--- Provided information Enclosed Below ---

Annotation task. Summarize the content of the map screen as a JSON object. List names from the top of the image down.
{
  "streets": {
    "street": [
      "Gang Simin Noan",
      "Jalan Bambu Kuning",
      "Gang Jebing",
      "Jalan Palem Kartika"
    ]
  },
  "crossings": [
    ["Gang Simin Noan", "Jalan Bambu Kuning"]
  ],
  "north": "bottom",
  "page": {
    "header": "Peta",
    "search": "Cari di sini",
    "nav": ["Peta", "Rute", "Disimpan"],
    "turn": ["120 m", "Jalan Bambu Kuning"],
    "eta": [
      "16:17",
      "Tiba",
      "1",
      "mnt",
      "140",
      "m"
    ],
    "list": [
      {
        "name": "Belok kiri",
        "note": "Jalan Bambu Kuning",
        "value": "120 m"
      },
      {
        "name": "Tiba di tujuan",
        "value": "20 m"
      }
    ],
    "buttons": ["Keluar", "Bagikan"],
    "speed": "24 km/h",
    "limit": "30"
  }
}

--- End of Enclosed Provided information ---

• About this exercise:
Look at the records above. Copy every line where the string "Noan" occurs.

• The completed task:
      "Gang Simin Noan",
    ["Gang Simin Noan", "Jalan Bambu Kuning"]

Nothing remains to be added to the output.